I wonder how long this thing will survive. Will it just grow and grow over hundreds of years? You can’t just replace it with something else (Itanium anyone?) as the base of existing programs, business apps, programmers, tools, processes and procedures built around x86 is unfathomably huge.
Even if virtualization makes the underlying meat DNA irrelevant, we’ll still be virtualizing an x86 so the world can run.
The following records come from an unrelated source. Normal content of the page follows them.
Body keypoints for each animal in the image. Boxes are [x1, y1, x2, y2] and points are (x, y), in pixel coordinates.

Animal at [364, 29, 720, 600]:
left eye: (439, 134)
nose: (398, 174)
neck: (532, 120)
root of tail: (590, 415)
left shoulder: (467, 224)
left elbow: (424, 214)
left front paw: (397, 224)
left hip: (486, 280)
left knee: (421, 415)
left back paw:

Even if DC and Marvel hooked up I don’t think they could come up with a super hero to save us from it.
I think jumping architectures will be more feasible with time even if there will also be more applications in native code. It’s not the 80’s any more, and porting code is more and more turning into a matter of just selecting another target architecture and clicking the build button, and less of having to write assembly for some specific architecture and hardware.
I would love to see ARM compete with Intel in desktop performance and break into that market.
@Paul:
s?x86?System/360?g
“Oh Steve knows plenty about hardware. ”
Yes, but what they are talking about is software. I mean, how familiar is Steve Jobs with x86?
The elegance of the Intel ISA is hidden. Elegance flows behind the scenes in the micro-ops.